Hua Suhang, Kong Xiangyu, Chen Binbin, Zhuang Wenxin, Sun Qian, Yang Wei, Liu Wenzhi, Zhang Yongxing
State Key Laboratory of Molecular Vaccinology and Molecular Diagnostics, School of Public Health, Xiamen University, Xiamen 361102, Fujian, China.
Department of Gastrointestinal Surgery, Affiliated Zhongshan Hospital of Dalian University, Dalian 116001, China.
Curr Mol Pharmacol. 2018;11(4):316-325. doi: 10.2174/1874467211666180813095050.

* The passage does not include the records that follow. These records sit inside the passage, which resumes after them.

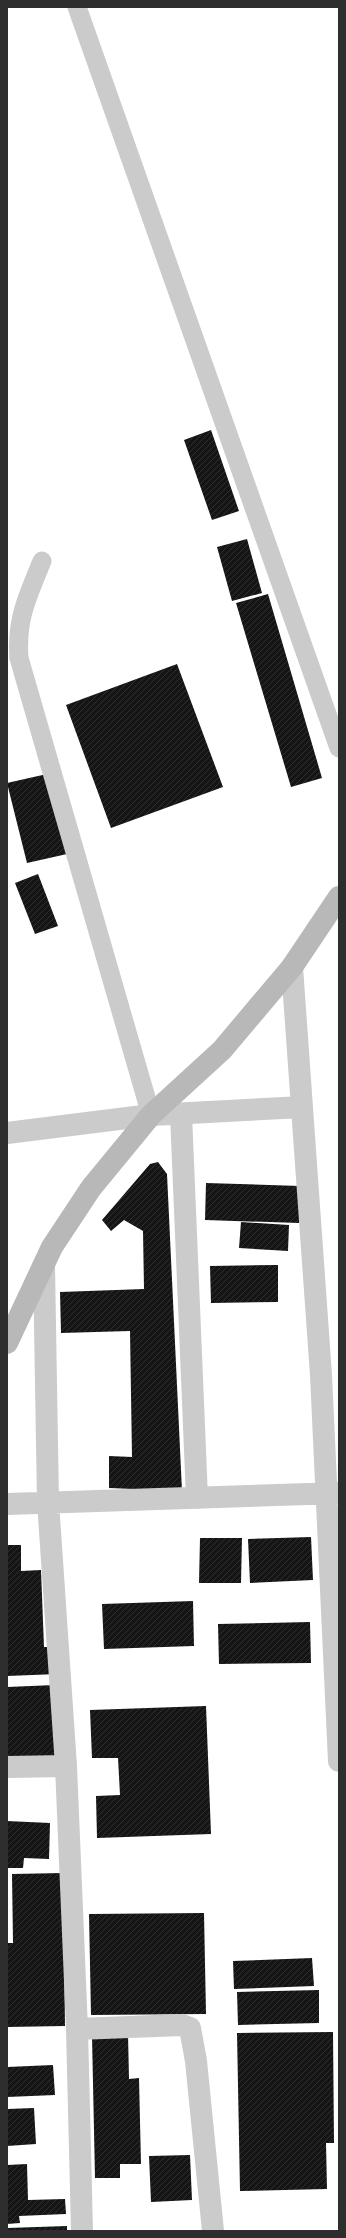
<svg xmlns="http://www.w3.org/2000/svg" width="346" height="2238" font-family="Barlow,sans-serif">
  <defs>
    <pattern id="building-hatch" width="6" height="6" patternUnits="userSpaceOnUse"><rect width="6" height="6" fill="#151515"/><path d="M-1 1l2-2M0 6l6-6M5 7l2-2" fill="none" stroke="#2f2f2f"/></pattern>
  </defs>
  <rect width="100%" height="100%" fill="#fff"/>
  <path fill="url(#building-hatch)" d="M 211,430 L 239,511 L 212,520 L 184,440 Z
    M 247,539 L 262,593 L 232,601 L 217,547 Z
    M 268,594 L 322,778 L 291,787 L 236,603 Z
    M 177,664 L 223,787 L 111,828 L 66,705 Z
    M 47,774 L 67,854 L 27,863 L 7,783 Z
    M 38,874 L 58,926 L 35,934 L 15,883 Z
    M 158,1162 L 167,1174 L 182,1491 L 109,1488 L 109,1456 L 132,1457 L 130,1331 L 61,1333 L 60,1292 L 144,1289 L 143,1231 L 124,1220 L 111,1231 L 102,1220 L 150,1164 Z
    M 206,1183 L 300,1186 L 299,1223 L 205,1220 Z
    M 241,1222 L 289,1225 L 288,1251 L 239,1248 Z
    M 278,1265 L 278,1302 L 211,1303 L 210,1266 Z
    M 311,1537 L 313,1580 L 250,1583 L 248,1539 Z
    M 200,1538 L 242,1538 L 241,1583 L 199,1583 Z
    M 7,1545 L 21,1545 L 21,1571 L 41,1570 L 44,1647 L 57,1647 L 58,1674 L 7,1676 Z
    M 193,1601 L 194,1646 L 104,1649 L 102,1604 Z
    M 310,1622 L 311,1663 L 219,1664 L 218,1624 Z
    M 55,1685 L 57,1757 L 7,1758 L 7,1687 Z
    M 206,1706 L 211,1834 L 97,1838 L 96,1796 L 120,1795 L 118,1758 L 92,1758 L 90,1710 Z
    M 7,1821 L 50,1823 L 49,1859 L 24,1858 L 23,1868 L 7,1868 Z
    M 63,1873 L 65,2026 L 7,2027 L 7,1943 L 13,1943 L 12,1874 Z
    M 204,1913 L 206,2014 L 91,2015 L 89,1914 Z
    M 312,1958 L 314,1986 L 234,1989 L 233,1961 Z
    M 319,1990 L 319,2023 L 238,2025 L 237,1992 Z
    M 333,2032 L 334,2143 L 326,2143 L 327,2189 L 240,2191 L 237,2033 Z
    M 128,2034 L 129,2079 L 139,2078 L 141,2164 L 120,2164 L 120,2178 L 95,2178 L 92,2036 Z
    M 53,2065 L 55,2095 L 7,2097 L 7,2067 Z
    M 34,2108 L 36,2144 L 7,2146 L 7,2109 Z
    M 190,2155 L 192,2200 L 151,2202 L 149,2156 Z
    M 27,2164 L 28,2200 L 65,2199 L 66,2214 L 19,2216 L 20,2223 L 7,2224 L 7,2165 Z
    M 67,2226 L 67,2231 L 7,2231 L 7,2228 Z"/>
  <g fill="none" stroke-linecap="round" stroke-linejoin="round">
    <path stroke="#cbcbcb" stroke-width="19" d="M 77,7 L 339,748
      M 42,561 C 28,596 16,618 19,658 L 151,1115"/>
    <path stroke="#cbcbcb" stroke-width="22" d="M 292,967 L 321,1375 L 339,1761
      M 181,1114 L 197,1498
      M 7,1133 L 151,1115 L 302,1107
      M 44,1266 L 48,1502 L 66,1766 L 77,2029 L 82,2231
      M 7,1504 L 339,1493
      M 7,1767 L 66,1766
      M 77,2029 L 182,2025 L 190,2028 L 196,2061 L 213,2231"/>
    <path stroke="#b8b8b8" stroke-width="22" d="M 7,1343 L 52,1247 L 91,1188 L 151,1115 L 222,1050 L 292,967 L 339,897"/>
  </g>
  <rect width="346" height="2238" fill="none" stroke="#2e2e2e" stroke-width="16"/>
</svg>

To explore the mechanism by which lobaplatin, as monotherapy and in combination with paclitaxel, inhibits the proliferation of human gastric cancer SGC-7901 cells.
After treatment, the MTT assay was used to assess cell viability; cell cycle distribution was evaluated flow-cytometrically. Western blot was used to quantitate cyclin D1, E1, B1, and Cdk2/4 protein levels.
Lobaplatin and paclitaxel inhibited SGC-7901 cell growth in a concentration and timedependent manner, with IC25 values at 48h of 1.97±0.17µg/ml and 1.98±0.19 ng/ml, respectively. Interestingly, both drugs synergistically inhibited SGC-7901 cells (combination index [CI]<0.95). Lobaplatin did not affect cyclin D1 and CDK4 protein expression, while cyclin E1 and CDK2 levels were significantly increased, with cyclin B1 amounts markedly decreased (p<0.05). More S phase cells were observed after lobaplatin treatment compared with controls (60.03±1.25 vs. 18.69±0.96%; p<0.05). After treatment with paclitaxel, cyclin D1 and CDK4 protein levels were similar to control values; meanwhile, cylinE1 and CDK2 protein amounts were reduced, with increased cyclin B1 levels, compared with control values (p<0.05). More G2/M cells were obtained after treatment with paclitaxel compared with control values (74.54±0.92 vs. 18.62±0.44% (p<0.05). Lobaplatin and paclitaxel combination did not affect cyclin D1 and CDK4 protein levels (p>0.05); meanwhile, cyclin E1 and CDK2 levels were increased, with reduced cyclin B1 amounts, compared with control values (p<0.05). Notably, more S (43.23±0.81 vs. 22.32±0.86%) and G2/M (31.22±0.96 vs. 25.81±2.08%) phase cells were obtained after combined treatment compared with control values.
Lobaplatin and paclitaxel synergistically inhibit SGC-7901 cells.
探讨洛铂单药及联合紫杉醇抑制人胃癌SGC-7901细胞增殖的机制。
处理后,采用MTT法评估细胞活力;通过流式细胞术评估细胞周期分布。采用蛋白质印迹法对细胞周期蛋白D1、E1、B1和细胞周期蛋白依赖性激酶2/4的蛋白水平进行定量分析。
洛铂和紫杉醇均呈浓度和时间依赖性抑制SGC-7901细胞生长,48小时的IC25值分别为1.97±0.17μg/ml和1.98±0.19 ng/ml。有趣的是,两种药物协同抑制SGC-7901细胞(联合指数[CI]<0.95)。洛铂不影响细胞周期蛋白D1和细胞周期蛋白依赖性激酶4的蛋白表达,而细胞周期蛋白E1和细胞周期蛋白依赖性激酶2的水平显著升高,细胞周期蛋白B1的量显著降低(p<0.05)。与对照组相比,洛铂处理后观察到更多的S期细胞(60.03±1.25 vs. 18.69±0.96%;p<0.05)。紫杉醇处理后,细胞周期蛋白D1和细胞周期蛋白依赖性激酶4的蛋白水平与对照值相似;同时,与对照值相比,细胞周期蛋白E1和细胞周期蛋白依赖性激酶2的蛋白量减少,细胞周期蛋白B1水平升高(p<0.05)。与对照值相比,紫杉醇处理后获得更多的G2/M期细胞(74.54±0.92 vs. 18.62±0.44%,p<0.05)。洛铂与紫杉醇联合使用不影响细胞周期蛋白D1和细胞周期蛋白依赖性激酶4的蛋白水平(p>0.05);同时,与对照值相比,细胞周期蛋白E1和细胞周期蛋白依赖性激酶2的水平升高,细胞周期蛋白B1的量减少(p<0.05)。值得注意的是,联合处理后与对照值相比获得更多的S期(43.23±0.81 vs. 22.32±0.86%)和G2/M期(31.22±0.96 vs. 25.81±2.08%)细胞。
洛铂与紫杉醇协同抑制SGC-7901细胞。